Dataset entries:
================

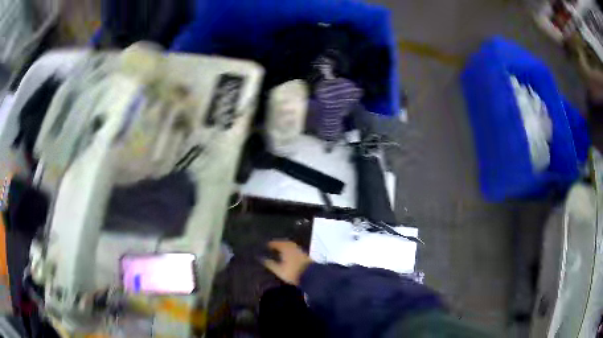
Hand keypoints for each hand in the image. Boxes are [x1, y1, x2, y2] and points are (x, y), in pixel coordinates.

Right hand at [262, 240, 311, 285]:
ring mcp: (299, 250)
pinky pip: (294, 249)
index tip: (266, 245)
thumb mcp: (279, 270)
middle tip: (272, 246)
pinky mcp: (304, 255)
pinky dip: (290, 250)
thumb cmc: (292, 272)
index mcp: (285, 248)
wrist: (311, 275)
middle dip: (278, 243)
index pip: (276, 243)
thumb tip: (262, 259)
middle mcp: (292, 246)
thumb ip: (270, 264)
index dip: (271, 244)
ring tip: (279, 250)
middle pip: (284, 243)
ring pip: (290, 245)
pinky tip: (288, 254)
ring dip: (284, 246)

================

> [What to produce]:
Scan the data above for the word "hand", then copy every line that holds it.

> [Answer section]:
Hand keypoints for each hand in the image. Boxes are [x1, y1, x2, y2] and points are (x, y), in pixel coordinates.
Right hand at [262, 240, 311, 285]:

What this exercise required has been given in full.